Start of Study material
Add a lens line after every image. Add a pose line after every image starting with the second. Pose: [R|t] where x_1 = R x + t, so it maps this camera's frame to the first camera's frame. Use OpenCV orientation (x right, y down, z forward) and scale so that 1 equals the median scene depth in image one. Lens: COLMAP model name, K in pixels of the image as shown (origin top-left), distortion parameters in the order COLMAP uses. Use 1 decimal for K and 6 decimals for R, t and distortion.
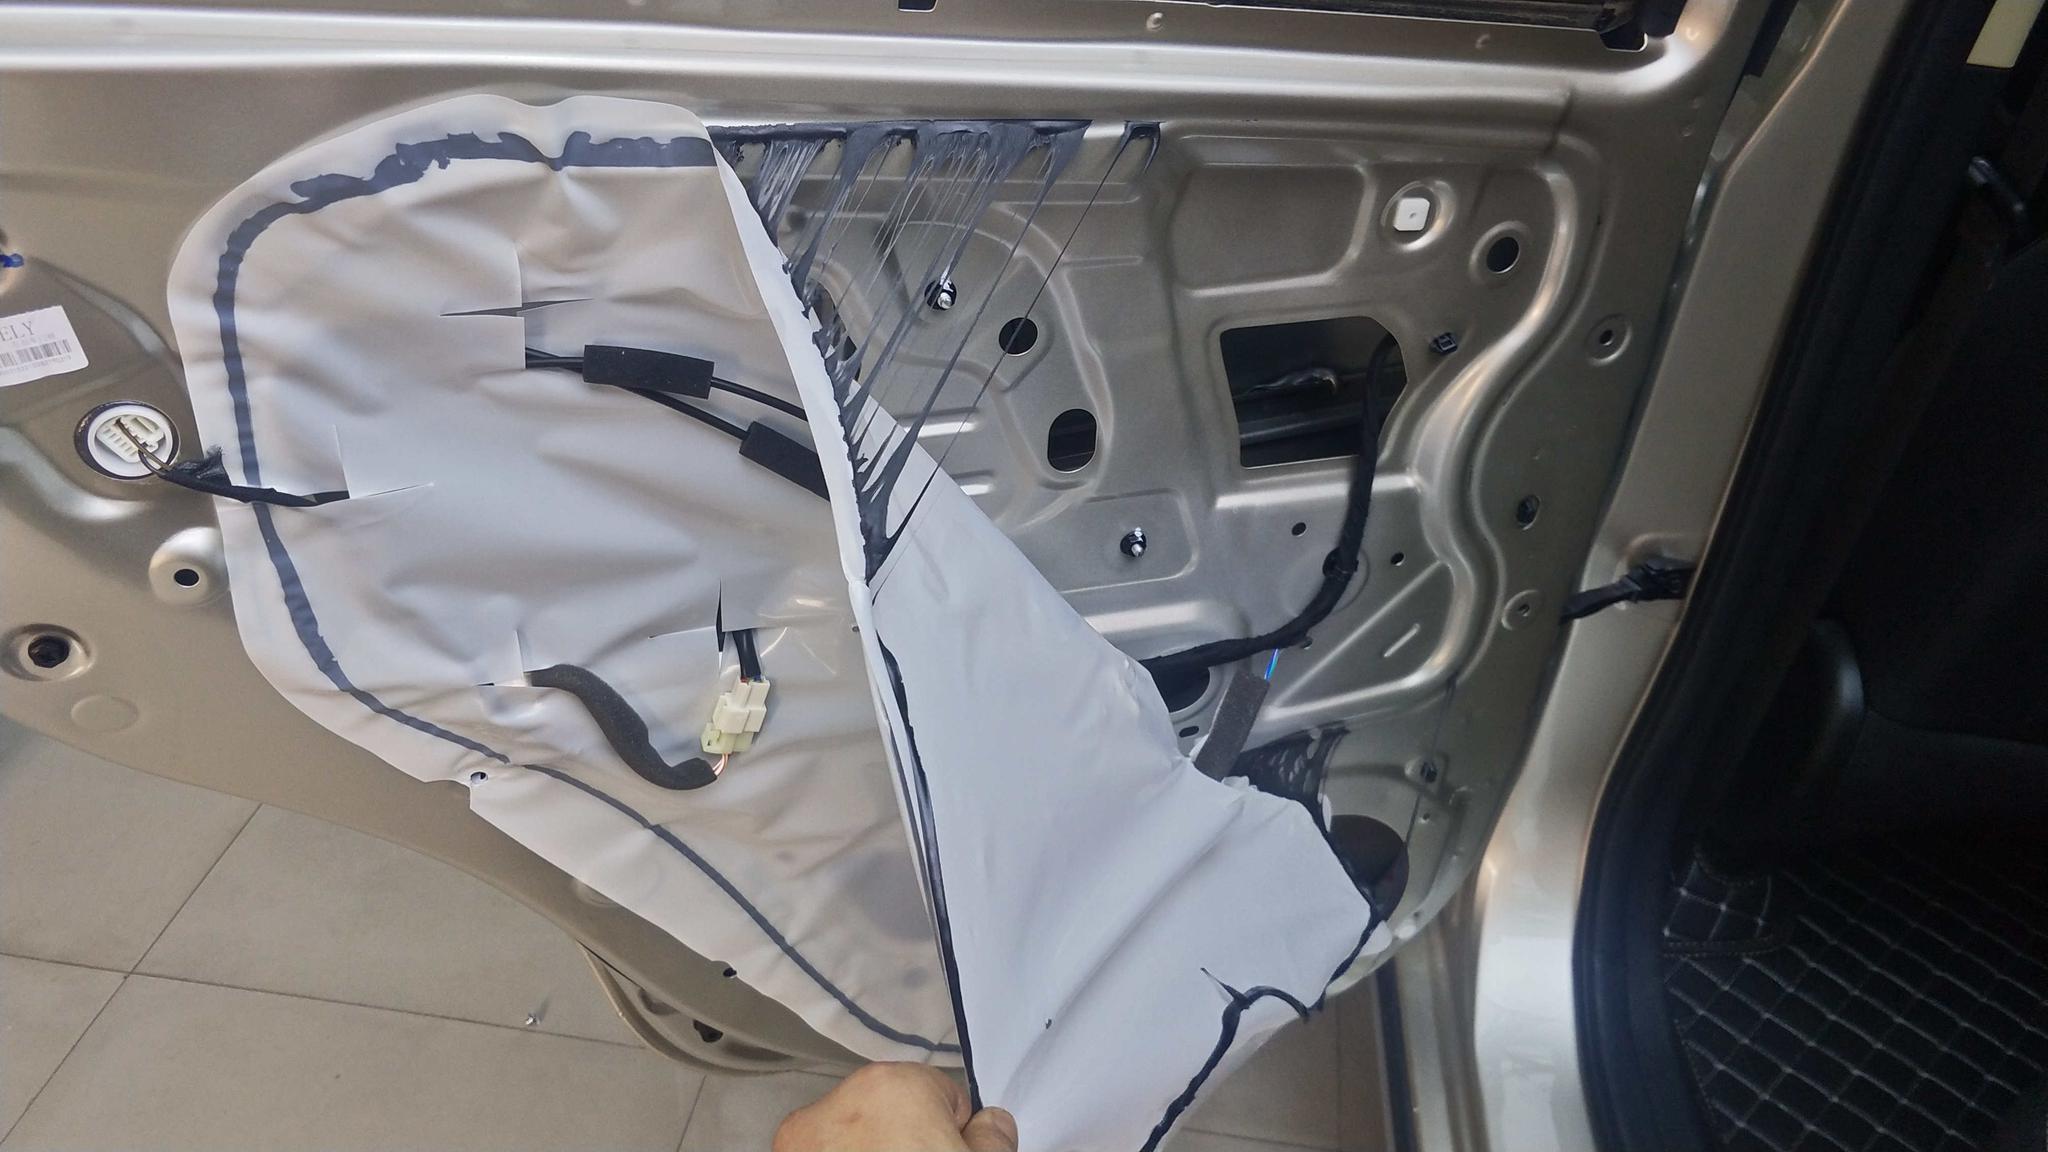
lens RADIAL K [[1582.2, 0, 983.4], [0, 1582.2, 578.7], [0, 0, 1]] dist [0.024187, -0.004848]
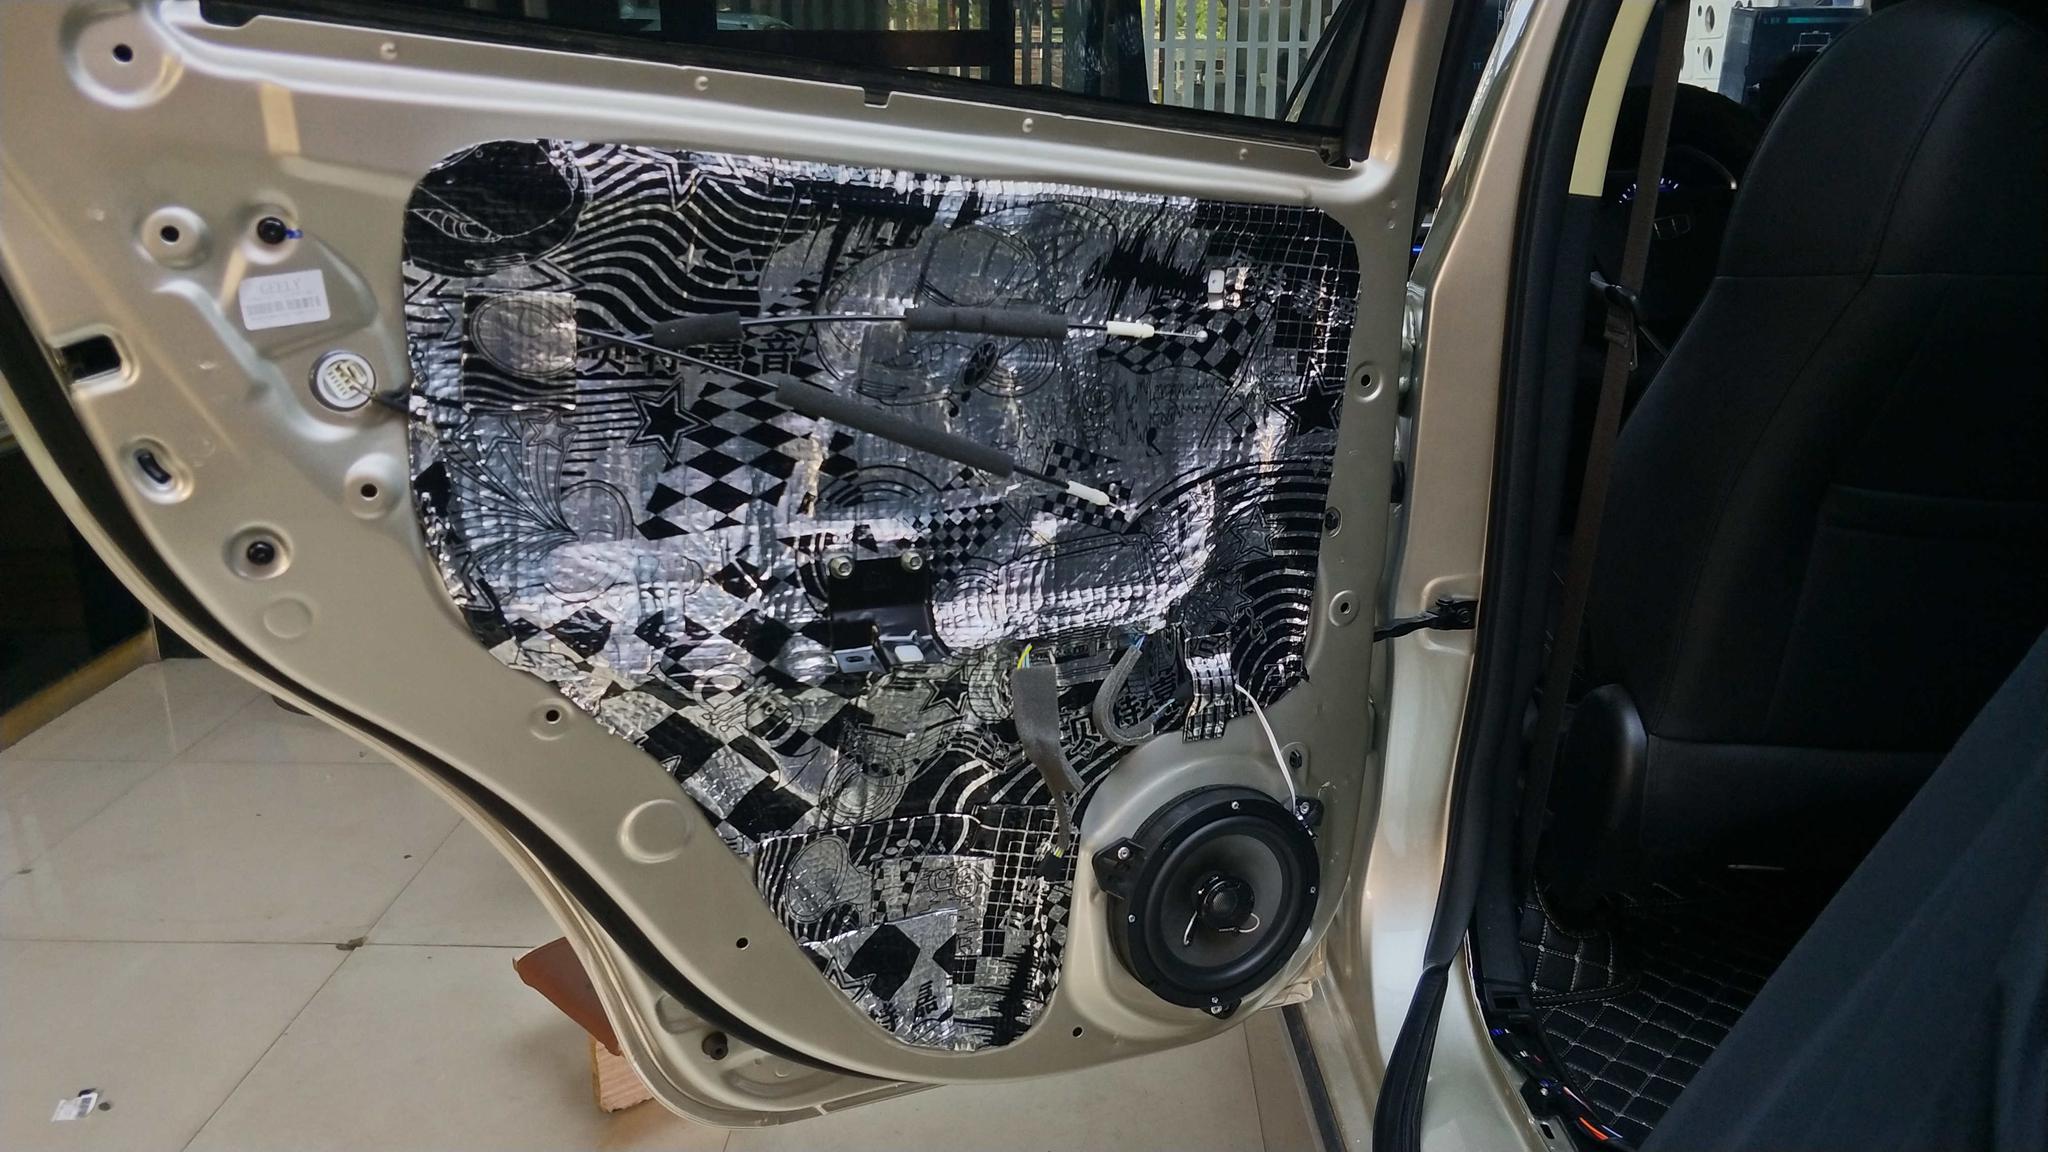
lens RADIAL K [[1582.2, 0, 983.4], [0, 1582.2, 578.7], [0, 0, 1]] dist [0.024187, -0.004848]
pose [[0.994914, -0.059384, 0.081364, -0.063923], [0.081630, 0.948579, -0.305834, 0.401453], [-0.059019, 0.310920, 0.948602, -0.238241]]
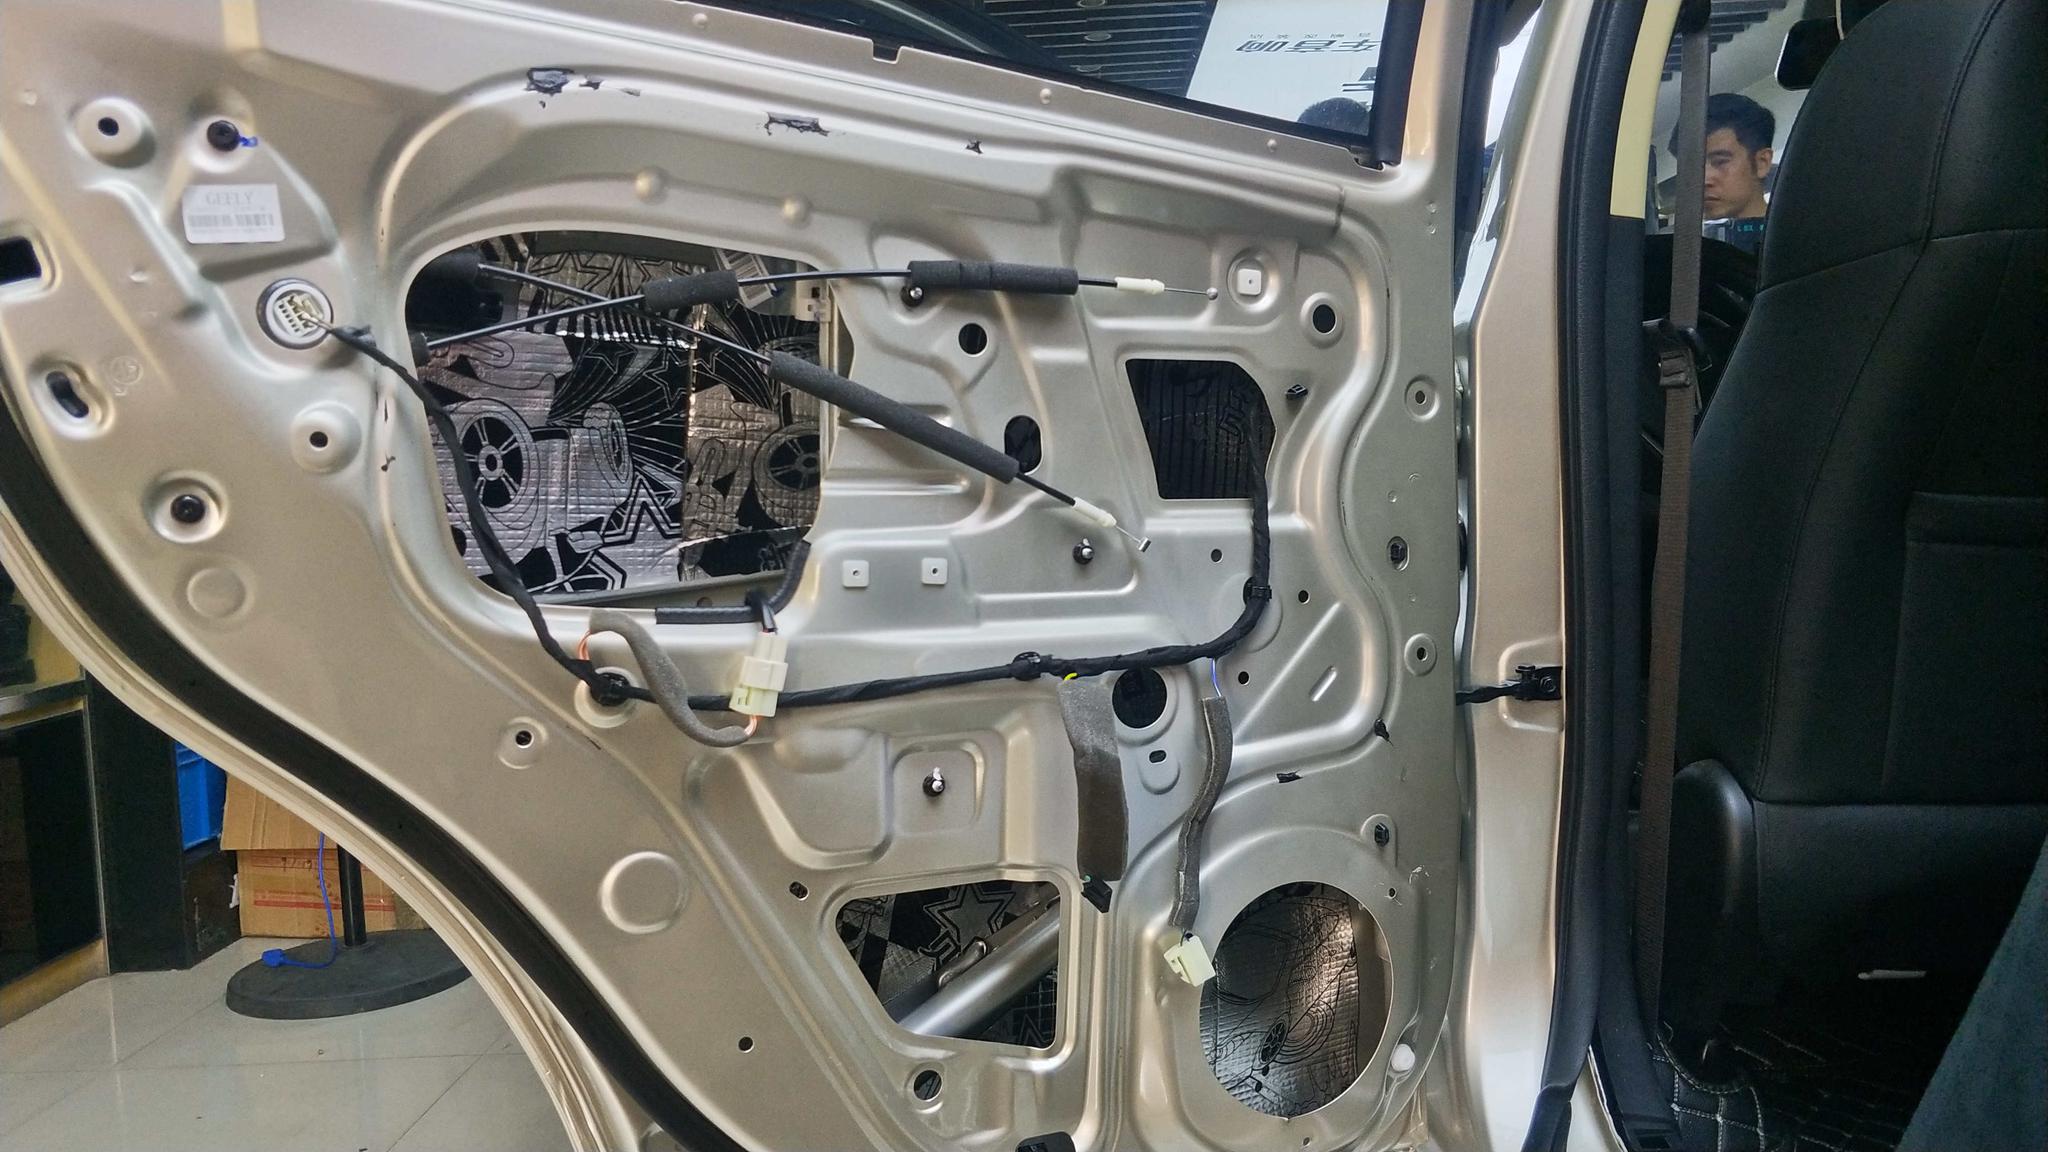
lens RADIAL K [[1582.2, 0, 983.4], [0, 1582.2, 578.7], [0, 0, 1]] dist [0.024187, -0.004848]
pose [[0.992212, -0.077261, 0.097707, -0.092612], [0.116716, 0.850670, -0.512580, 0.574357], [-0.043514, 0.519992, 0.853062, -0.001527]]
End of Study material
Each record above should come back exactly the same, only without its pictures.

**Problem solution:**
Add a lens line after every image. Add a pose line after every image starting with the second. Pose: [R|t] where x_1 = R x + t, so it maps this camera's frame to the first camera's frame. Use OpenCV orientation (x right, y down, z forward) and scale so that 1 equals the median scene depth in image one. Lens: COLMAP model name, K in pixels of the image as shown (origin top-left), distortion parameters in the order COLMAP uses. Use 1 decimal for K and 6 decimals for R, t and distortion.
lens RADIAL K [[1582.2, 0, 983.4], [0, 1582.2, 578.7], [0, 0, 1]] dist [0.024187, -0.004848]
lens RADIAL K [[1582.2, 0, 983.4], [0, 1582.2, 578.7], [0, 0, 1]] dist [0.024187, -0.004848]
pose [[0.994914, -0.059384, 0.081364, -0.063923], [0.081630, 0.948579, -0.305834, 0.401453], [-0.059019, 0.310920, 0.948602, -0.238241]]
lens RADIAL K [[1582.2, 0, 983.4], [0, 1582.2, 578.7], [0, 0, 1]] dist [0.024187, -0.004848]
pose [[0.992212, -0.077261, 0.097707, -0.092612], [0.116716, 0.850670, -0.512580, 0.574357], [-0.043514, 0.519992, 0.853062, -0.001527]]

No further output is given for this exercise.